Based on the configuration you set for every control, eramba will create audit records and expect you to complete them on time. 

 


In addition to the settings defined above, Maintenance records will hold the following details:

  • Actual Audit Start Date
  • End Date
  • Task Result
  • Task Conclusion

 


Every maintenance record will hold the evidence provided as Comments & Attachments. This is typically collected through the use of notifications that will be sent automatically to the Maintenance Owner. This person will have to log in to eramba and provide evidence.
 


When a control is not working and we know this for a fact, we can document it straight away as an issue. Issues are linked to their parent control and hold the following attributes:

  • Start Date
  • End Date
  • Owner
  • Description
  • Status (Open or Closed) 
     


So far, we discussed creating and reviewing audits and maintenance in the register, but there is a lot more to it. You will use notifications to trigger emails or REST APIs to notify when audits and maintenance are due—say, one, five, or 10 days before and after the deadline. 

 

 

You will create filters that let you know what audits and maintenances are expired, what audits and maintenances are due in the next couple of weeks, the top-10 controls, new controls, and so on. There are literally a million combinations available to you. 
 


Any filter you create can be exported as a CSV or sent to you as often as you want over email, so you won't even have to log in to the system to know what is going on. 

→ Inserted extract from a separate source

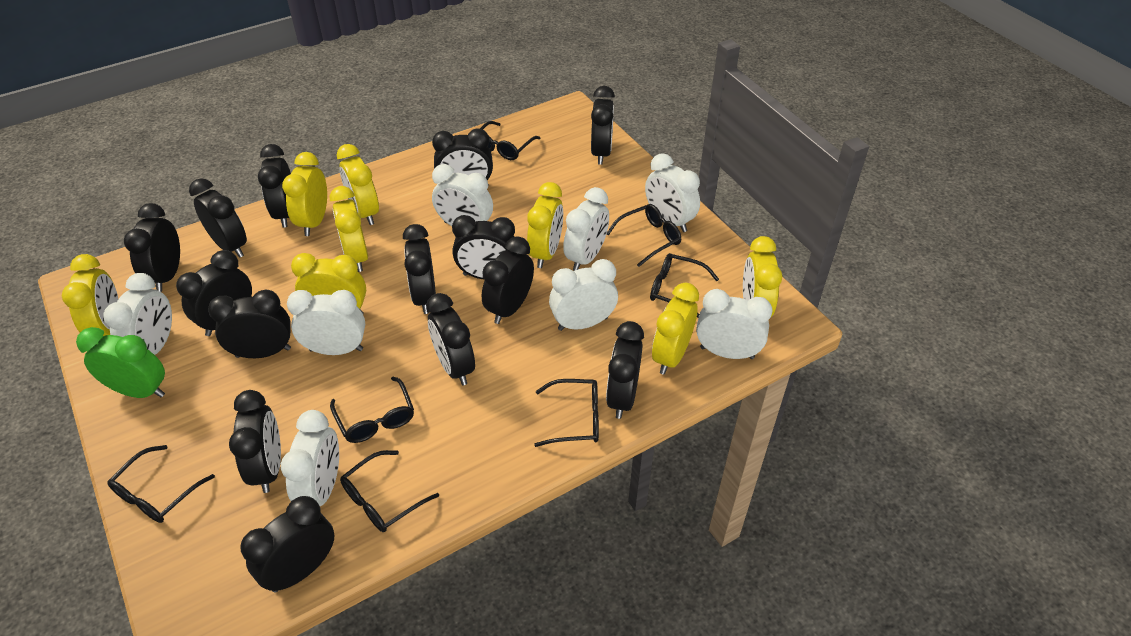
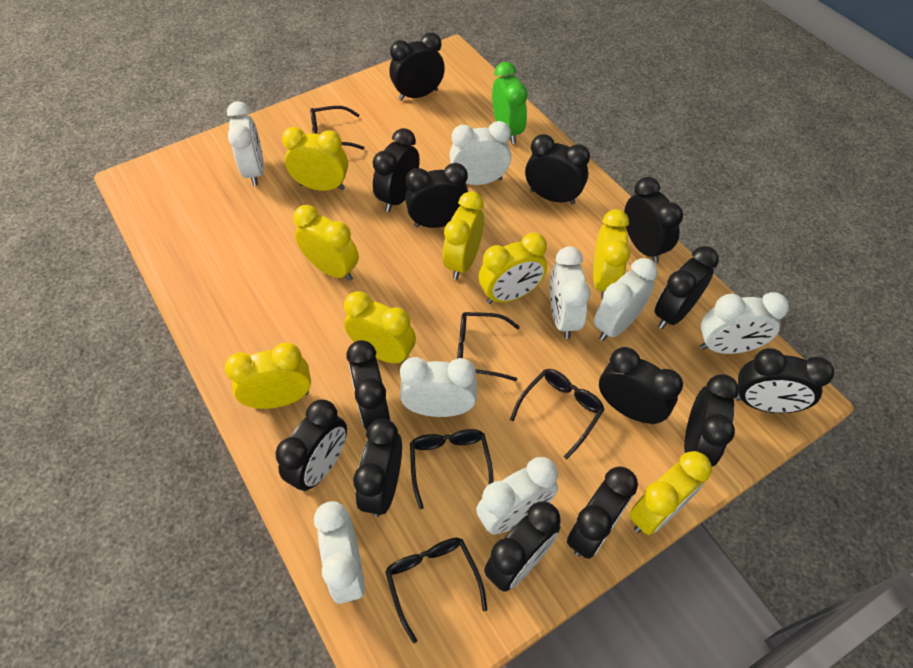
black glasses: [107,445,215,523] [330,377,414,443] [340,450,439,532] [480,121,540,160] [534,379,599,447] [607,204,681,267] [650,253,719,318] = 7 -> [310,106,365,150] [385,538,488,643] [410,429,494,509] [457,312,520,381] [510,369,605,459] = 5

Reports are also available as charts. These are shipped with standard reports and let you know visually what is going on. 
 


You can create your own reports with a report builder based on widgets that you drag and drop into a template. You can use text, tables, filters, and charts that we ship with.

 

 

The outcome will be a graphical report with your desired data. These reports can also be sent over email in PDF format as often as you want, so you don't have to log in to the system.

 


 


You will want to flag items based on your own conditions: when a control expires, when an audit has been closed but is missing evidence, when a control failed too many audits, etc. We use statuses across all modules to highlight these flags, and we ship with hundreds of them preconfigured for you.
 


But you can also create your own statuses based on your own conditions, and again, you have access to thousands of possibilities with the status configuration tool.
 


 

Every time a status matches (or fails to match) your conditions, a label will be applied to the Internal Control (or its child audits, maintenances, and issues). You can optionally trigger emails and REST APIs, too. For example, you can notify the Control owner and collaborator when the control has failed more than 30% of audits for the current calendar year. The options are endless, and it is really up to you what level of complexity you wish to use.

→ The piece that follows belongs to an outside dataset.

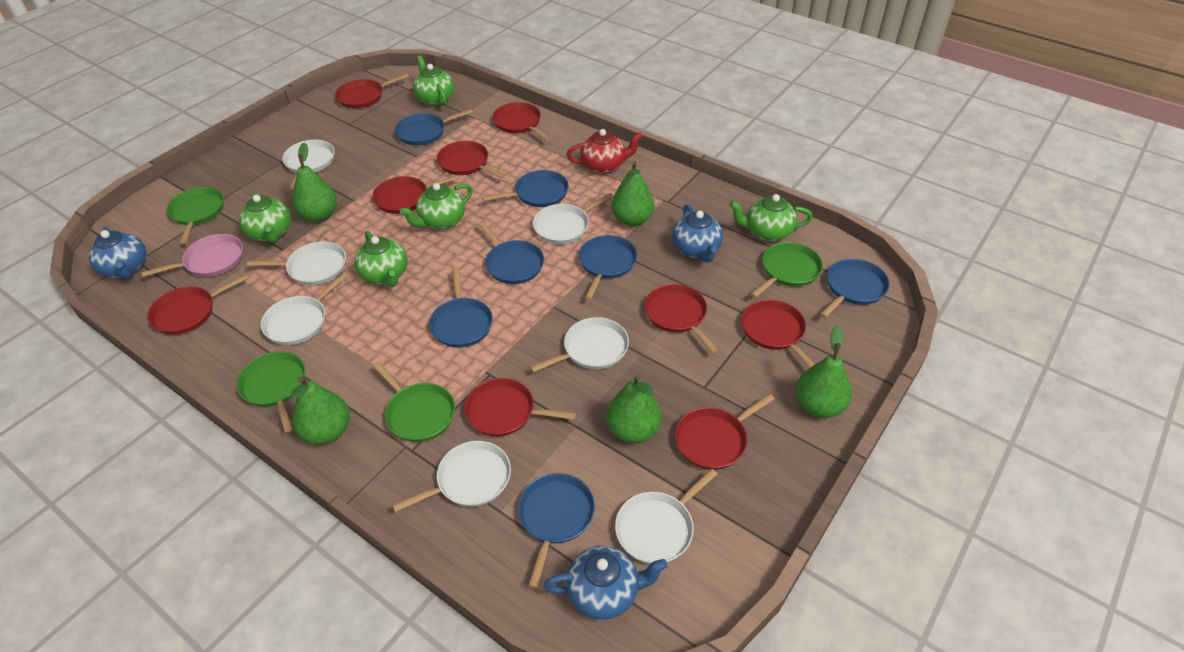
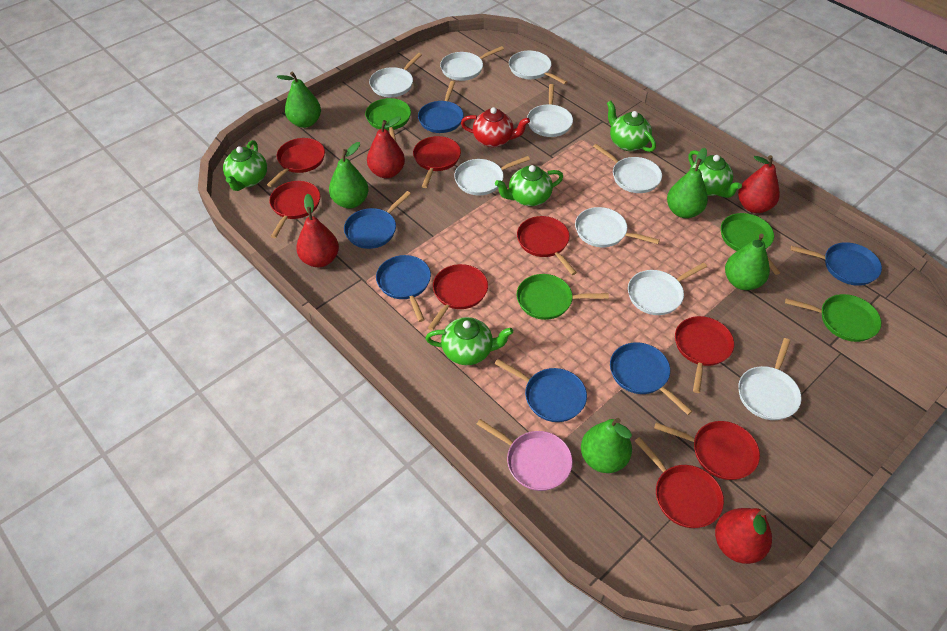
blue pan: [395,109,473,146] [429,268,493,348] [477,221,544,284] [482,170,569,207] [518,473,595,588] [579,235,637,300] [820,259,890,318] = 7 -> [344,191,411,249] [376,255,431,322] [418,81,464,133] [495,359,587,422] [610,342,693,415] [791,242,882,286] = 6
blue teapot: [89,226,147,279] [544,546,668,620] [672,204,723,263] = 3 -> none = 0
red pan: [147,274,249,335] [335,73,409,109] [372,175,460,214] [437,141,505,179] [464,378,576,437] [492,102,550,140] [644,284,719,353] [675,394,775,470] [741,300,815,368] = 9 -> [267,138,325,187] [269,181,320,238] [413,136,461,188] [428,264,488,330] [517,216,577,275] [635,437,724,528] [654,421,760,480] [675,316,734,393] = 8
red pear: none = 0 -> [296,194,339,267] [367,116,405,178] [715,508,772,564] [738,155,780,213] = 4
white pan: [247,241,346,285] [261,273,347,345] [282,140,335,190] [392,441,511,512] [530,317,629,373] [533,193,613,244] [615,469,717,564] = 7 -> [369,53,422,97] [440,46,504,81] [454,156,530,195] [509,51,567,85] [527,84,573,137] [575,207,660,247] [593,144,662,193] [628,262,707,315] [738,338,802,420] = 9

Eramba uses web forms to create things, and these forms have been preset for you. The good news is that eramba ships with custom fields on every module, so you can add, hide, rename, and move around fields on the form in almost any way you want.

 

 


A user-friendly interface lets you do all of the work without needing to know how to code software.

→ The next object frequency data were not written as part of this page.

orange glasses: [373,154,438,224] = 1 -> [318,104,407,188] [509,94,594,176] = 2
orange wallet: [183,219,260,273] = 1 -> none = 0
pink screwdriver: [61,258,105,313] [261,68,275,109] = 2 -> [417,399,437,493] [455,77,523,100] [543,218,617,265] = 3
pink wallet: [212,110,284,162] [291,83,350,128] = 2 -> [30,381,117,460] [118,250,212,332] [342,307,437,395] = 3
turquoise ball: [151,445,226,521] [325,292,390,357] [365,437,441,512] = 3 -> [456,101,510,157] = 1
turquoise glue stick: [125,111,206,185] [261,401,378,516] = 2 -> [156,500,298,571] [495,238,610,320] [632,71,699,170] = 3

As explained, REST APIs can be triggered from eramba to other systems using notifications. You set the condition (from a preset notification or status defined by your own logic), and when it matches, eramba will trigger the REST based on your endpoint url, headers, payload, etc. Eramba can also receive REST APIs calls to create, update, delete, or list Internal Controls.
 

 

We use Swagger, so our documentation is automatically created no matter what we change on our software.